Roma
Sprung from Netflix to the big screen it always deserved, Alfonso Cuarón’s Roma gets off to an almost impenetrably personal start before fulfilling the lofty expectations that the director’s name brings to each new project.
Set in the titular Mexico City neighborhood in the early 1970s, the film moves from nearly half an hour of the slice-of-life chronicle of housemaid Cleo (Yalitza Aparicio) and the well-off family she serves to an engrossing drama involving the ramifications of her relationship with revolutionary-in-training Fermín (Jorge Antonio Guerrero), the infidelity of the family’s patriarch (Fernando Grediaga), and the dual arcs’ intersections.

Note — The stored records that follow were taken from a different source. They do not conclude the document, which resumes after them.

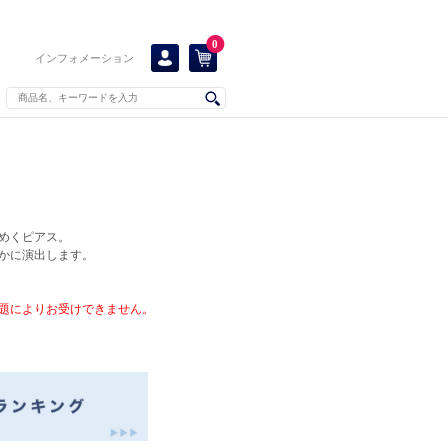
0
インフォメーション
めくピアス。
かに演出します。
題によりお受けできません。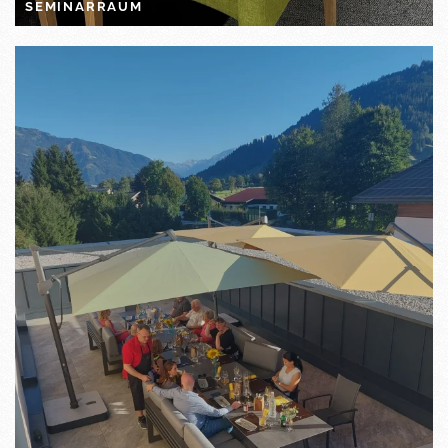
SEMINARRAUM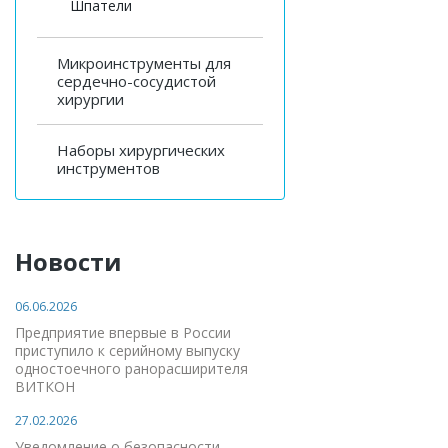
Шпатели
Микроинструменты для
сердечно-сосудистой
хирургии
Наборы хирургических
инструментов
Новости
06.06.2026
Предприятие впервые в России
приступило к серийному выпуску
одностоечного ранорасширителя
ВИТКОН
27.02.2026
Уведомление о безопасности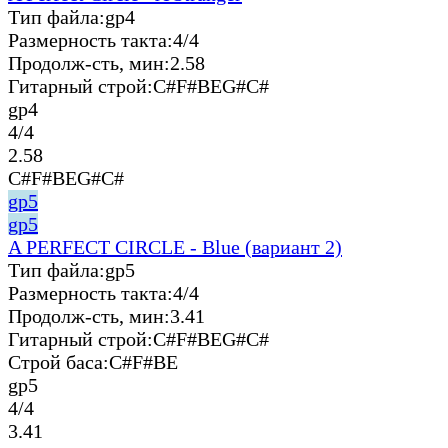
Тип файла:
gp4
Размерность такта:
4/4
Продолж-сть, мин:
2.58
Гитарный строй:
C#F#BEG#C#
gp4
4/4
2.58
C#F#BEG#C#
gp5
gp5
A PERFECT CIRCLE - Blue (вариант 2)
Тип файла:
gp5
Размерность такта:
4/4
Продолж-сть, мин:
3.41
Гитарный строй:
C#F#BEG#C#
Строй баса:
C#F#BE
gp5
4/4
3.41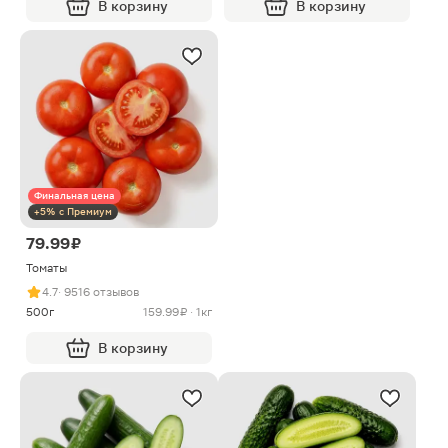
В корзину
В корзину
Финальная цена
+5% с Премиум
79.99 ₽
Томаты
4.7
· 9516 отзывов
500г
159.99 ₽ · 1кг
В корзину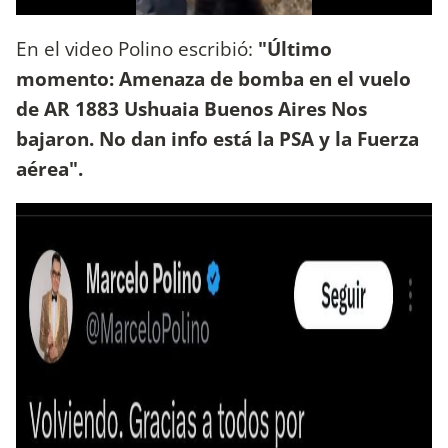
En el video Polino escribió:
"Último
momento: Amenaza de bomba en el vuelo
de AR 1883 Ushuaia Buenos Aires Nos
bajaron. No dan info está la PSA y la Fuerza
aérea".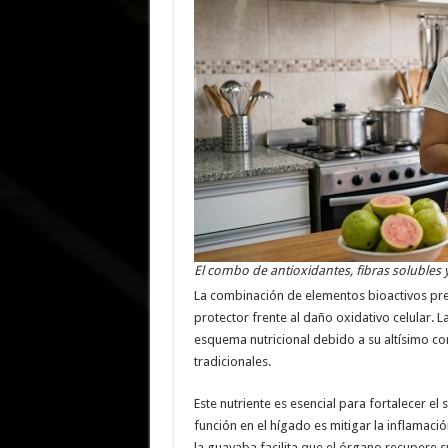
El combo de antioxidantes, fibras solubles 
La combinación de elementos bioactivos pre
protector frente al daño oxidativo celular.
esquema nutricional debido a su altísimo con
tradicionales.
Este nutriente es esencial para fortalecer el
función en el hígado es mitigar la inflamació
la guayaba facilita que el órgano recupere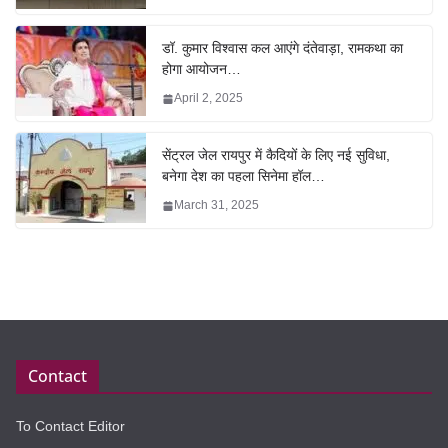
डॉ. कुमार विश्वास कल आएंगे दंतेवाड़ा, रामकथा का
होगा आयोजन…
April 2, 2025
सेंट्रल जेल रायपुर में कैदियों के लिए नई सुविधा,
बनेगा देश का पहला सिनेमा हॉल…
March 31, 2025
Contact
To Contact Editor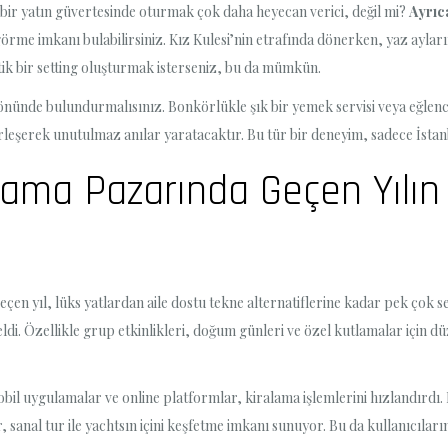
bir yatın güvertesinde oturmak çok daha heyecan verici, değil mi?
Ayrıca
görme imkanı bulabilirsiniz. Kız Kulesi’nin etrafında dönerken, yaz ayları
ntik bir setting oluşturmak isterseniz, bu da mümkün.
 önünde bulundurmalısınız. Bonkörlükle şık bir yemek servisi veya eğlence
irleşerek unutulmaz anılar yaratacaktır. Bu tür bir deneyim, sadece İstan
lama Pazarında Geçen Yılın 
Geçen yıl, lüks yatlardan aile dostu tekne alternatiflerine kadar pek çok 
geldi. Özellikle grup etkinlikleri, doğum günleri ve özel kutlamalar için 
bil uygulamalar ve online platformlar, kiralama işlemlerini hızlandırdı. Ku
 sanal tur ile yachtsın içini keşfetme imkanı sunuyor. Bu da kullanıcıları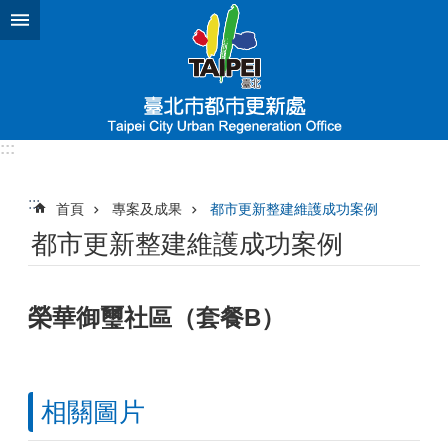
跳到主要內容區塊
:::
:::
首頁
專案及成果
都市更新整建維護成功案例
都市更新整建維護成功案例
榮華御璽社區（套餐B）
相關圖片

Once the narrative kicks in, the overall creation blossoms into a beautiful, emotion-filled ride of B&W photography (shot by Cuarón, who also serves as writer and co-editor) — one so poetic and dreamy at times that the acute awareness of directorial presence that accompanies many an auteur’s work (i.e. Steve McQueen’s superb Widows) subsides and a feeling of effortless craftsmanship bathes one’s senses.
Pretentious as that may sound, these transcendent stretches are accented by multiple instances of bravura filmmaking that remind one of Cuarón’s active presence behind the camera, combining to form a well-balanced blend of styles and one of the year’s best films.